▶ **Excerpted passage**
W0196

Generating Symmetry: Observed Macromolecular Crystal Contacts Explain Space Group Frequencies. Jennifer E. Padilla, Todd O. Yeates, Chemistry & Biochemistry, Univ. of California, Los Angeles, Box 951569, Los Angeles, CA 90095-1569 USA.

Here we present a study of the number of unique contacts found within crystals reported in the PDB. Biological macromolecules have been crystallized in all of the 65 biological space groups, however, these 65 space group symmetries are unevenly represented. An entropic model has been invoked to explain the observed space group frequencies [1]. According to this model, favored space groups, such as P2₁2₁2₁, allow more rigid body degrees of freedom, found in the number of independent unit cell parameters, and the number of meaningful ways to orient and position a molecule in the unit cell. Conversely, degrees of freedom are lost for each unique contact that is required in order to achieve connectivity in the crystal.

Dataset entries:
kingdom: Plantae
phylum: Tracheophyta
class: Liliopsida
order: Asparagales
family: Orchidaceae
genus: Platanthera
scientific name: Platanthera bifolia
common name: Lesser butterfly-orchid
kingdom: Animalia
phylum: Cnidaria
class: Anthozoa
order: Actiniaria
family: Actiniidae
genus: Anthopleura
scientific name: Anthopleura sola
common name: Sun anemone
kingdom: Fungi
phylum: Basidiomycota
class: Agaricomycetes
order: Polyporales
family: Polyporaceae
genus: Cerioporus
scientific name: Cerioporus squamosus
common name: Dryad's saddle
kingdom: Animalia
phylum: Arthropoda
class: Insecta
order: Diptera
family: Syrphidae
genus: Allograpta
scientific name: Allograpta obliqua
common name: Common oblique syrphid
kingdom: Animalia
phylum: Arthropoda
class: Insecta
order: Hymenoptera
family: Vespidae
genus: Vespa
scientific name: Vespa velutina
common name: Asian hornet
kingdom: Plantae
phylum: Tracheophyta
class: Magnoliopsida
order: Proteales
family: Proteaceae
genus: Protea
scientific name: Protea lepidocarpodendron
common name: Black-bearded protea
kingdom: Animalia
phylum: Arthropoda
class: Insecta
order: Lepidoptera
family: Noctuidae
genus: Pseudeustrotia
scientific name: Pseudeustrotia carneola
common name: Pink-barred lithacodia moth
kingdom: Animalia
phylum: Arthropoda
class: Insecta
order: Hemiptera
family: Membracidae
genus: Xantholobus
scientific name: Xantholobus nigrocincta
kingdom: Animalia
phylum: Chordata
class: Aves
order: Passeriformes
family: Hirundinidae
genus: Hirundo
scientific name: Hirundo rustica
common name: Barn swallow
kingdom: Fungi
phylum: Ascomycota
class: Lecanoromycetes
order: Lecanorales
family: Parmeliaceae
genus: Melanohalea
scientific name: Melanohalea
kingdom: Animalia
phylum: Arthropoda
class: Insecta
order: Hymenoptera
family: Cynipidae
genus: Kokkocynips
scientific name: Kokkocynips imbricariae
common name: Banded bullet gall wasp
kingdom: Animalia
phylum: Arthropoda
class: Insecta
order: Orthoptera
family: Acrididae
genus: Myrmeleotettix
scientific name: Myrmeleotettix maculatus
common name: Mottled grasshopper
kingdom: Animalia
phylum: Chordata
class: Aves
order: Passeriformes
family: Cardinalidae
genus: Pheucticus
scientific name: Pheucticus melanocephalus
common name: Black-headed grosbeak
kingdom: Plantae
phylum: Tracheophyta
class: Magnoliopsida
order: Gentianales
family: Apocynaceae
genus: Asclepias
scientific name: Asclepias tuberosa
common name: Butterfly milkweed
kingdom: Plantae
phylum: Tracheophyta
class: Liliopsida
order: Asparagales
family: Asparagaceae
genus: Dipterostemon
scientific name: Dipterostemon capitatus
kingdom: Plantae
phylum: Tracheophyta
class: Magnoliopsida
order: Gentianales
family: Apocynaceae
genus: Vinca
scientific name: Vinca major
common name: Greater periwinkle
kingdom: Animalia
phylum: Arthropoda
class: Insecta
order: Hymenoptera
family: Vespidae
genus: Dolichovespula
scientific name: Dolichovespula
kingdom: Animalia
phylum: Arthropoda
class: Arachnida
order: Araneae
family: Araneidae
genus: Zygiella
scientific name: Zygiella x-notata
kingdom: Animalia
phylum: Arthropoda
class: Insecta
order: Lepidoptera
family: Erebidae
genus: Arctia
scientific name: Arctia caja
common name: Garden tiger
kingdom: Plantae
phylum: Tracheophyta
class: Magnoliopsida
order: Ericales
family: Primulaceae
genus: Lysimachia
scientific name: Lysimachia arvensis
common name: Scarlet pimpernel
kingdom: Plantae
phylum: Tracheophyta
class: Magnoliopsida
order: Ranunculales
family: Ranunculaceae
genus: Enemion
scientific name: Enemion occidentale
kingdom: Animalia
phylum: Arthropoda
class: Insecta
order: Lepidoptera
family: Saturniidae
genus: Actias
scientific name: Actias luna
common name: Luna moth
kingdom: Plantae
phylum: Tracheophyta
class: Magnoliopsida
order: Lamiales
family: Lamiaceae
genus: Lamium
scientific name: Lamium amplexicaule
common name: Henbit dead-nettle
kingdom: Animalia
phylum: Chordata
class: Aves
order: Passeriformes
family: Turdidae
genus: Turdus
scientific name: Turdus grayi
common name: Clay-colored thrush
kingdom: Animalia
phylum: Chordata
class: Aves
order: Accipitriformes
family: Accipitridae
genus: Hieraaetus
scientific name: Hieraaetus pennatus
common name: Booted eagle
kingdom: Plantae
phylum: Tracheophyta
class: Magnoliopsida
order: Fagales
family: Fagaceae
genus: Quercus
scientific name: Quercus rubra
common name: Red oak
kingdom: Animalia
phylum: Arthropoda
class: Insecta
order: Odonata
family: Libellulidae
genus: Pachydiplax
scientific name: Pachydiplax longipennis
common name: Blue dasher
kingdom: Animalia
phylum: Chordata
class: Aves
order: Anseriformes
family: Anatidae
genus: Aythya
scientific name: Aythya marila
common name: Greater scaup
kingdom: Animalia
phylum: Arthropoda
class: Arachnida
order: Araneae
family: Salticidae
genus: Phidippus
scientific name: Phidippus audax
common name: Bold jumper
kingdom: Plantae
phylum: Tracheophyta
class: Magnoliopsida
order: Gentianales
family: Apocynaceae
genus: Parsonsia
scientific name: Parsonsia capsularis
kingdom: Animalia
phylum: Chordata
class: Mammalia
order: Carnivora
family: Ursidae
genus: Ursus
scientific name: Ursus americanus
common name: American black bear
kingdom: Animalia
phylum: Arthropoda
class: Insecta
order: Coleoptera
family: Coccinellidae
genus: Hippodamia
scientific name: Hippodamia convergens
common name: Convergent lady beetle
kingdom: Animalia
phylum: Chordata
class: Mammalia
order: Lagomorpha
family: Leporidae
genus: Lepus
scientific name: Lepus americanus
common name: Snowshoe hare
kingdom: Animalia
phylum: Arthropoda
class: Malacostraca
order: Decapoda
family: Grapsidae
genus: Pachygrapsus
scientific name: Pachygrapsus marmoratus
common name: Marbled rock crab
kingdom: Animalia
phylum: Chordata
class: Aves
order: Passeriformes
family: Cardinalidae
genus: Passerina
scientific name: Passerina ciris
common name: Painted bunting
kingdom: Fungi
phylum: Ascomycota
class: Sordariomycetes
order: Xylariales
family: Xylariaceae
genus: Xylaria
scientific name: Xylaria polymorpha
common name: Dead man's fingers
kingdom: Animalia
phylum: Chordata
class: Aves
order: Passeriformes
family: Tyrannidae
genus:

▶ **Problems to solve**
1 > Condense the paragraph beginning "Here we present a study" from the abstract on crystal space group frequencies into a bulleted list that keeps its main facts.
2 > Extend the abstract on macromolecular crystal contacts and space group frequencies beyond its final sentence.

▶ **Answer section**
1 >
- The study counts the unique contacts in crystals reported in the PDB.
- Biological macromolecules have crystallized in all 65 biological space groups, but these groups are unevenly represented.
- An entropic model has been proposed to explain the observed space group frequencies.
- Under this model, favored space groups such as P2₁2₁2₁ allow more rigid body degrees of freedom. These come from the number of independent unit cell parameters and the number of meaningful ways to orient and position a molecule in the unit cell.
- Each unique contact needed for connectivity in the crystal removes degrees of freedom.

2 >
The minimum number of contacts required ranges from 2 to 5, depending on the space group. Where the minimum does not occur, degrees of freedom have been sacrificed for other gains, such as closer packing within the crystal, or overcoming geometric hindrances to making certain contacts. We find that minimal sets of unique contacts do not make up the majority of generating sets in real crystals. Sometimes, the generating set that is used is larger than the minimum, but still does not contain unnecessary elements. However, there are still are large number of cases in which nonessential crystal contacts are present. We are reinterpreting the observed space group frequencies in light of this new information on the actual number of unique contacts found to generate each space group. This study reveals the interplay between the degrees of freedom available in the nucleation of a crystal versus the advantage of achieving close packing within the crystal.